Clodfelter gave specific examples of fee changes: "the fee for a tobacco products retailer license or a vapor product retailer license would each be increased from $175 per year to $1,000 per year," and wholesalers/distributor license fees would rise to $1,000, while other administrative penalties and fee changes were also described.
Mazerhart presented fiscal estimates showing multi‑million dollar agency costs to implement new enforcement and IT changes (roughly $6 million over a four‑year period across agencies including LCB, Department of Revenue and Ecology), and described transfers and redirections of tobacco tax revenue to dedicated accounts (Andy Hill Cancer Research account, foundational public health services and youth prevention) of up to tens of millions annually depending on collections.
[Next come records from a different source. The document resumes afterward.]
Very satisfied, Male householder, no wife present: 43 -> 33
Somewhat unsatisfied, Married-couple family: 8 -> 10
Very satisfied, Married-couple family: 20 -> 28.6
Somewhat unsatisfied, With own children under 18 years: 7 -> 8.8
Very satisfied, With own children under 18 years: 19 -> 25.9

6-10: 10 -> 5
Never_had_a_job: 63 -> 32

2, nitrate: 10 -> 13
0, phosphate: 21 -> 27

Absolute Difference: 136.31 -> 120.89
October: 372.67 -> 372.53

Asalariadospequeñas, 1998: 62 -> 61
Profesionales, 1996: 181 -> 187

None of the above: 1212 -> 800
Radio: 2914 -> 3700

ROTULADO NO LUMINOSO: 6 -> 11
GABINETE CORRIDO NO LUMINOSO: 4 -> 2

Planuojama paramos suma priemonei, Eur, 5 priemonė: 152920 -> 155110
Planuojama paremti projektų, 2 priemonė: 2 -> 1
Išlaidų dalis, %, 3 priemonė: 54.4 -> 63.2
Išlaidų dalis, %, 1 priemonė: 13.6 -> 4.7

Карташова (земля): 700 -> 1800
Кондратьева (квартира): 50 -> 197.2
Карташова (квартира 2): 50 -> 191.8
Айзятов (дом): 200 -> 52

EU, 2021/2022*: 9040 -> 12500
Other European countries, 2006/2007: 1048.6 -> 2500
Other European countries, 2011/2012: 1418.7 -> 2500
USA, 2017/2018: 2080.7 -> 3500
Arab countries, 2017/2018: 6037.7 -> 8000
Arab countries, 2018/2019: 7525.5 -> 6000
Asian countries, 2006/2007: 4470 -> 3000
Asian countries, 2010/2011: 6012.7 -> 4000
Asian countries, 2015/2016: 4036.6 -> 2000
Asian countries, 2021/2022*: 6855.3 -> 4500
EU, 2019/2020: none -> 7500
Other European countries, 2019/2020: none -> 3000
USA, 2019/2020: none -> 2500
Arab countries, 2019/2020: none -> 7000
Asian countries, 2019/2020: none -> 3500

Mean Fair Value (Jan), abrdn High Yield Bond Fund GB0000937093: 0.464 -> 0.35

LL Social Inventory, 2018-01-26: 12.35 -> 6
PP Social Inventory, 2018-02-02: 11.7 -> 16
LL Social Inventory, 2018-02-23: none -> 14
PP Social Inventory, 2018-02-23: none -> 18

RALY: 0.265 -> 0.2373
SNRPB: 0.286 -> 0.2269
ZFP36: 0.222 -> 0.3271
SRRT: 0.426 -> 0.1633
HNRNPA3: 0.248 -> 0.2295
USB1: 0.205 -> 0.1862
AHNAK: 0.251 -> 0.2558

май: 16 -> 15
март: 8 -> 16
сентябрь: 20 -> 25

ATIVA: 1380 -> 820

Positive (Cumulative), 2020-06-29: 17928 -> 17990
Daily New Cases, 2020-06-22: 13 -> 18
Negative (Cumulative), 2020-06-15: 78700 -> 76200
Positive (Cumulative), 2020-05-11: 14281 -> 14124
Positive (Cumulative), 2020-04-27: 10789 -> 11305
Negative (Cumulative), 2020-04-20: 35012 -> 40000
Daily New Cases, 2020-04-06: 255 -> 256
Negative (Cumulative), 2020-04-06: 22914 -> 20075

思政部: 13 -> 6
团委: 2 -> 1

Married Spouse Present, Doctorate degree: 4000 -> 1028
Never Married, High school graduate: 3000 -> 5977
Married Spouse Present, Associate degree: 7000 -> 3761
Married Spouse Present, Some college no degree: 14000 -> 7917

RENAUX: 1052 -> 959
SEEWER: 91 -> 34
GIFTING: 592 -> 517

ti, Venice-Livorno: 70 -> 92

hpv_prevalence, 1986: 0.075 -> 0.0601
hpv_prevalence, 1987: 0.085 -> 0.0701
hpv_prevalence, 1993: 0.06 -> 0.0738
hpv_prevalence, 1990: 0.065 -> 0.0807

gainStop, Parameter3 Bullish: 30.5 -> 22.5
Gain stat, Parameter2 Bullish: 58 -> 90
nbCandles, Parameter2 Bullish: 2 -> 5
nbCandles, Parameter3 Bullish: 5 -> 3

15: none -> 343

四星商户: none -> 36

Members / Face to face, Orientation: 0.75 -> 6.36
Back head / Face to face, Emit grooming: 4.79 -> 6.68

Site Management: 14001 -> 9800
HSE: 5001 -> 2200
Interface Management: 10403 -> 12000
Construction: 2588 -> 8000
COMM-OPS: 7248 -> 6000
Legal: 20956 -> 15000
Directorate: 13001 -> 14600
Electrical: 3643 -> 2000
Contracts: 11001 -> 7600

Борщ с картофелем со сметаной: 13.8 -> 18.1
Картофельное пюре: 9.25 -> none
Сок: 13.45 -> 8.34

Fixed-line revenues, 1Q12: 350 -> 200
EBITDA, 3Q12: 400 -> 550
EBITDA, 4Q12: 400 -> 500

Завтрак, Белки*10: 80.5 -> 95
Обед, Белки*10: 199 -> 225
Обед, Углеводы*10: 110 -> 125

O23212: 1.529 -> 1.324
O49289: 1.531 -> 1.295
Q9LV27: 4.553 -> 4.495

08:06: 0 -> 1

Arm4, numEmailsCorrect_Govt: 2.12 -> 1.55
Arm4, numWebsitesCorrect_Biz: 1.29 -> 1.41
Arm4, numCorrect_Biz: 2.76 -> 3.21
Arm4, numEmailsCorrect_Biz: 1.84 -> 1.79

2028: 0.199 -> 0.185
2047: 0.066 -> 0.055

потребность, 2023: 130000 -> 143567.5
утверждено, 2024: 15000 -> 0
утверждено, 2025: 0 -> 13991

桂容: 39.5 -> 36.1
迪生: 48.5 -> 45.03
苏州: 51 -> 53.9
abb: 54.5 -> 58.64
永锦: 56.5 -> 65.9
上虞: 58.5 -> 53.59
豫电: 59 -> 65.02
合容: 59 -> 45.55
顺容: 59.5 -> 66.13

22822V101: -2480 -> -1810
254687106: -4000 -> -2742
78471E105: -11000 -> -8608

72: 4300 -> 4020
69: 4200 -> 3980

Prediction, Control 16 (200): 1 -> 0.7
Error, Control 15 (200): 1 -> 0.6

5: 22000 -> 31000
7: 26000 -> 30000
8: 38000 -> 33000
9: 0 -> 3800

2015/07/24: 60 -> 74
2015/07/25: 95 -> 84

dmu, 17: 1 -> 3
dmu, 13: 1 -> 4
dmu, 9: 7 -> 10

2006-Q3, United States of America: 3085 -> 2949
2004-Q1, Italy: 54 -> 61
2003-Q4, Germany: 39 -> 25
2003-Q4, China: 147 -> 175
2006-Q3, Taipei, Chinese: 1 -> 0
Public testimony split along familiar lines: public health groups supported the bill for its prevention funding and safeguards (urging restoration of coupon bans), while retailer and wholesaler associations opposed steep fee increases and raised concerns about enforcement capacity and unintended competitiveness effects on small businesses. Several industries urged more stakeholder negotiation and expressed concern about certain product certification fees and the impacts on small manufacturers and retailers.
The committee did not vote on the substitute; multiple members asked staff to clarify fiscal impacts and enforcement resources and to continue stakeholder conversations about coupons, fees and retailer compliance support.